Мы сомневаемся, что художник сам видел когда-нибудь отца, у которого ушла дочь. Художественная правда не позволила бы заглушить себя гражданской тенденции и заставила бы его, кроме ослиных ушей, увидеть и отцовское сердце». Нравственный урок, вытекающий из этих слов, понятен. Подыгрывая молодёжи переводом в разряд анекдота серьёзнейшей проблемы, недостойные журналы калечат молодые души.
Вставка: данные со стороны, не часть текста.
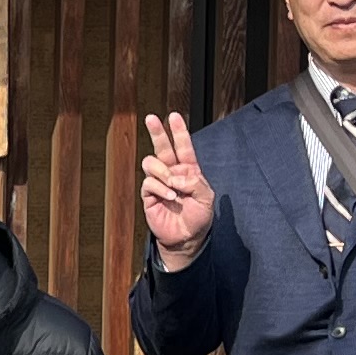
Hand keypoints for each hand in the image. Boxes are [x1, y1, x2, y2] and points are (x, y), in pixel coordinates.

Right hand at [137, 112, 215, 269]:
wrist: (185, 238)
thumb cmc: (198, 217)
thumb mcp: (207, 198)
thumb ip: (194, 182)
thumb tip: (174, 176)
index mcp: (188, 170)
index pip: (183, 146)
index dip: (178, 131)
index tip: (174, 116)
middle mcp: (172, 173)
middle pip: (162, 147)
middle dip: (157, 132)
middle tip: (151, 118)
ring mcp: (159, 183)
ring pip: (151, 163)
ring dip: (162, 171)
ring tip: (172, 185)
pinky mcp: (149, 195)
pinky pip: (149, 182)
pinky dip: (160, 187)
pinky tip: (169, 196)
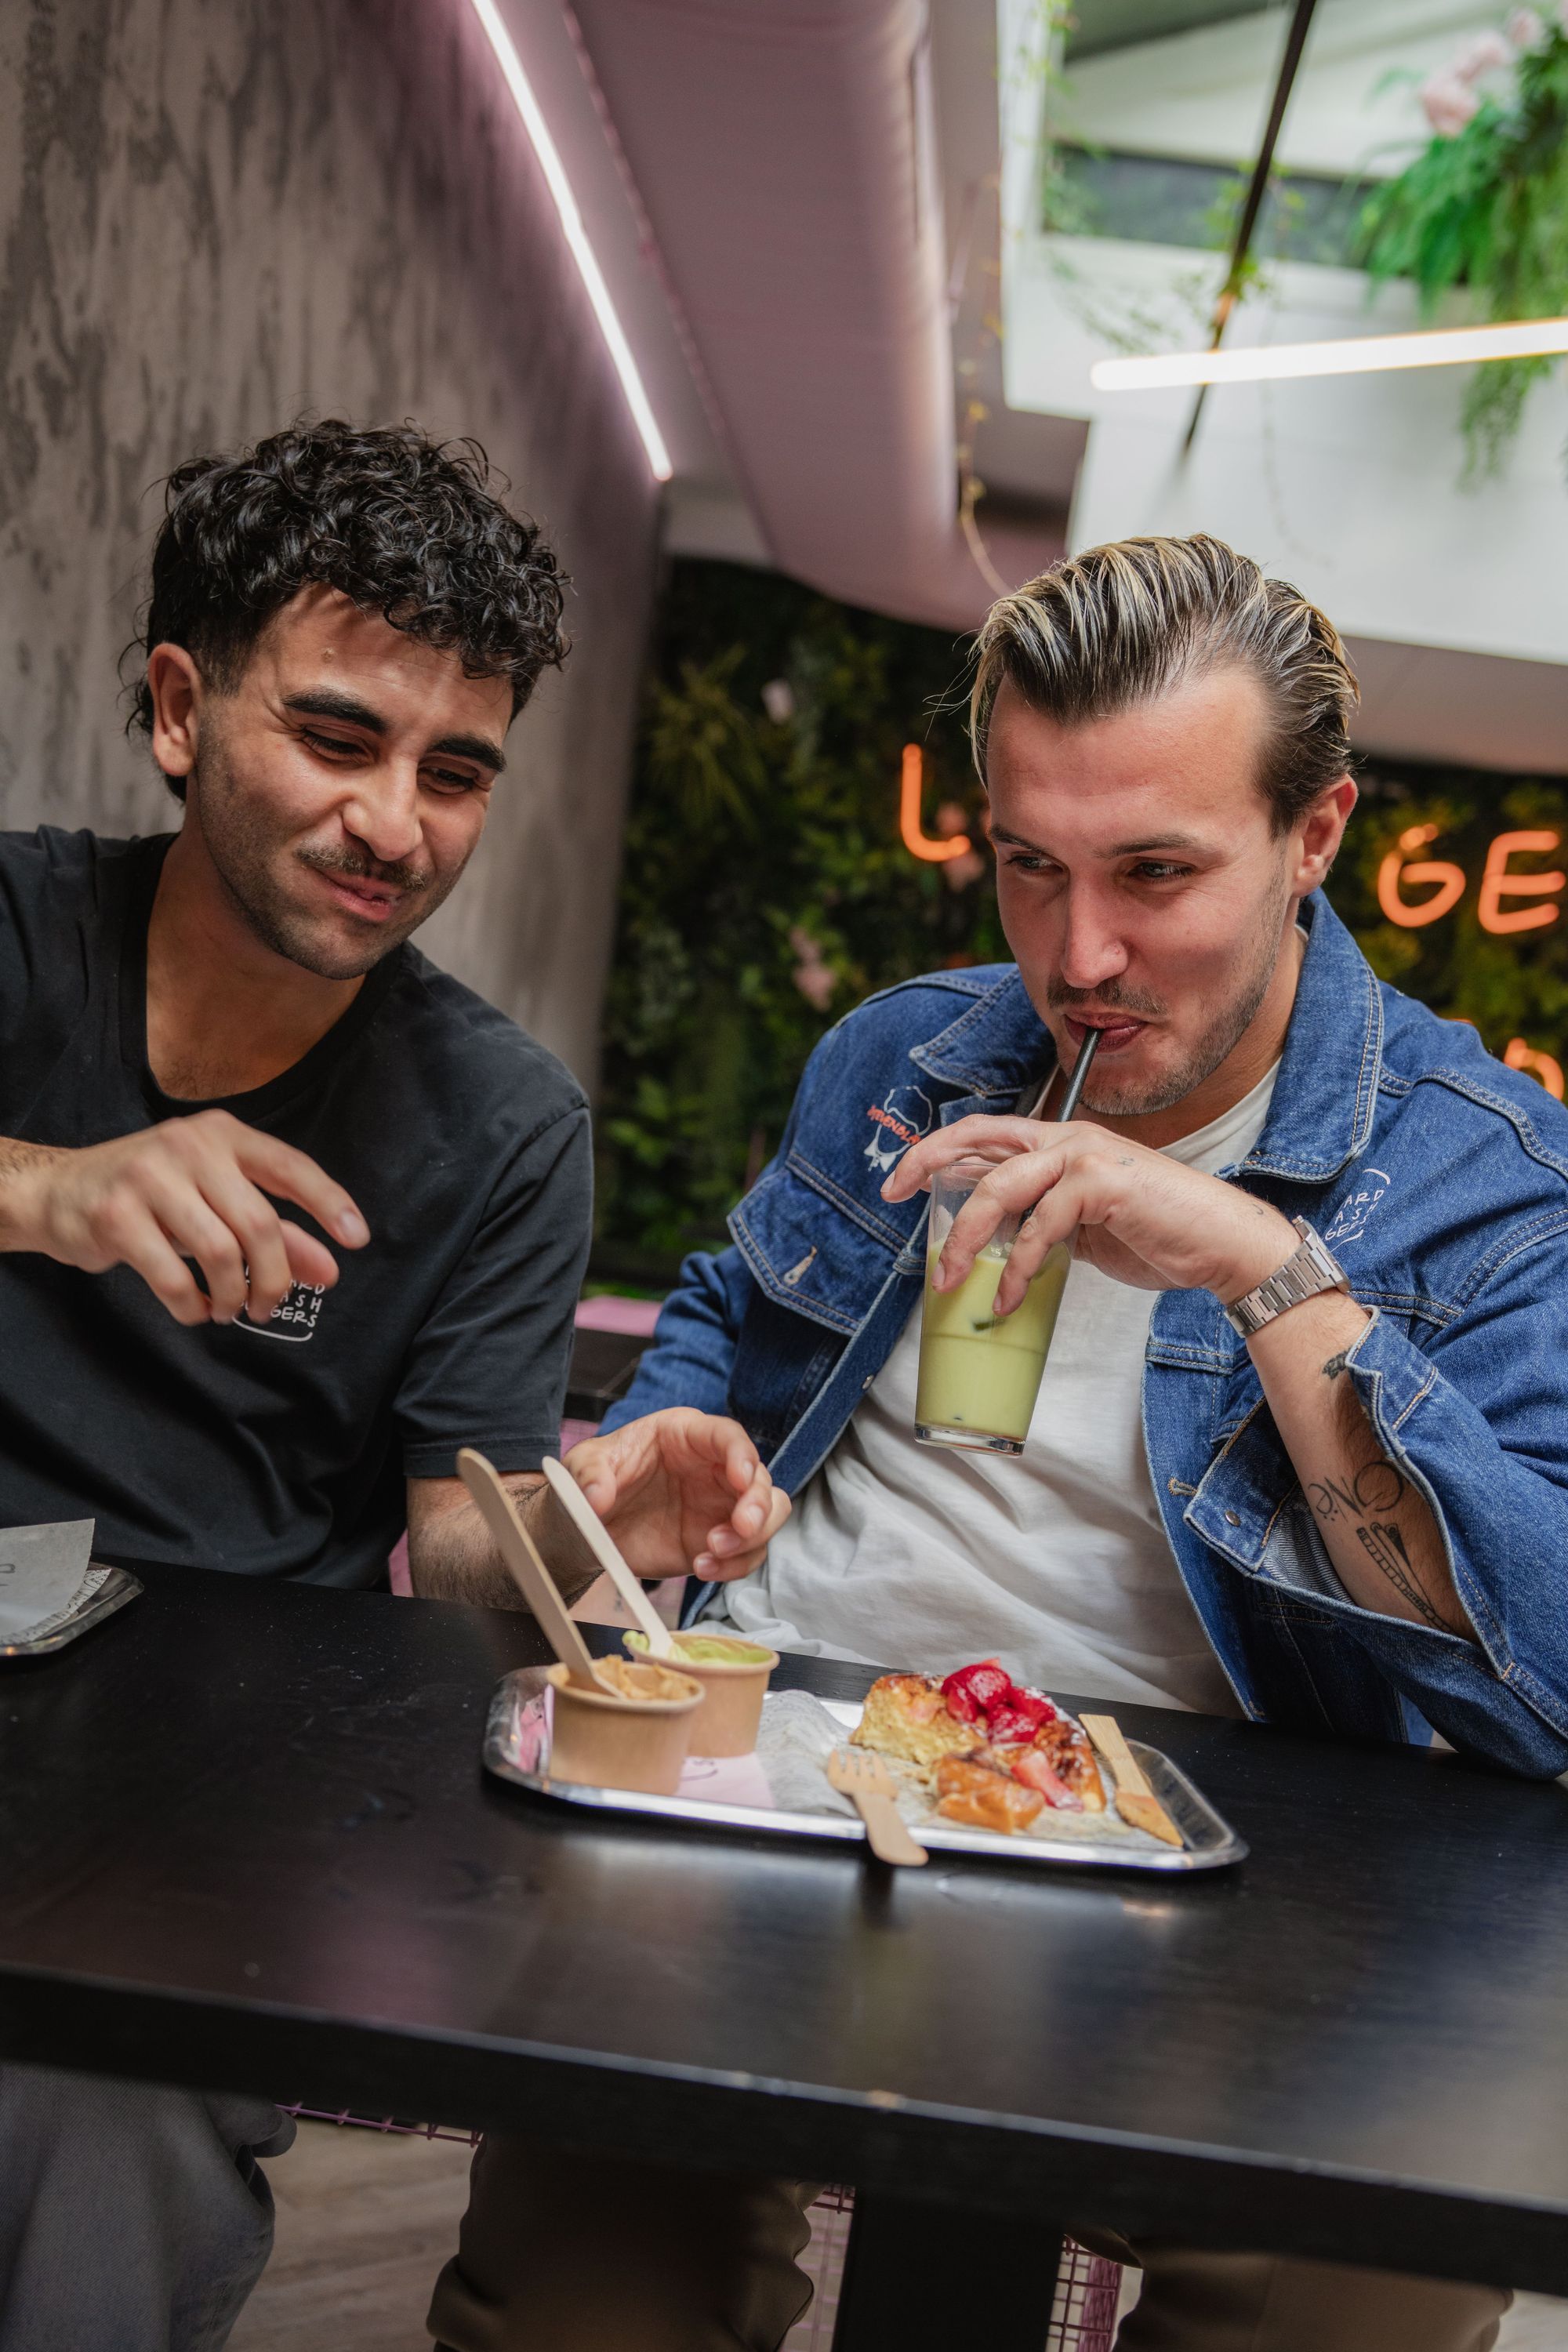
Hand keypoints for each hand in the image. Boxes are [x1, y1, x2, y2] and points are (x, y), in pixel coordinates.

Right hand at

Исследуя в различных аспектах непривычное для российской жизни, новое общественное движение «шестидесятых», Лесков вводит важный мотив, который будет затем развернут у Достоевского в его «Бесах». В Доме Согласия, руководимом Белоярцевым (прообразом этого совместного проживания «отрицателей» явилась организованная В. А. Слепцовым в Петербурге «Знаменская коммуна», 1863–1864), решаются такие важные вопросы, как, например, отмена христианского календаря и разделение времени на декады, где десятый день будет днём отдохновений и собраний. Во время одного из таких собраний жильцов Белоярцев видит икону, принесённую в дом няней Лизы Бахаревой Абрамовной. Возникает выразительный диалог
– Чей это образ тут на виду стоит?
– Мой сударь, моя икона, – отозвалась вошедшая за Лизиным платком Абрамовна.
– Так уберите её, – нервно отвечал Белоярцев.
Няня молча подошла к окну, перекрестясь, взяла икону и, вынося её из залы, вполголоса произнесла: «Видно, мутит тебя Лик-то Спасов, не стерпишь».
Автор «Некуда» приходит к выводу, что «век жертв очистительных просит». Эти слова принадлежат Лизе Бахаревой, прошедшей путём тяжелейшего искуса, отвергнув семью и веру, потеряв людей, которые её любили и которых любила она. Результатом всего этого стало трагическое одиночество и ранняя бессмысленная смерть.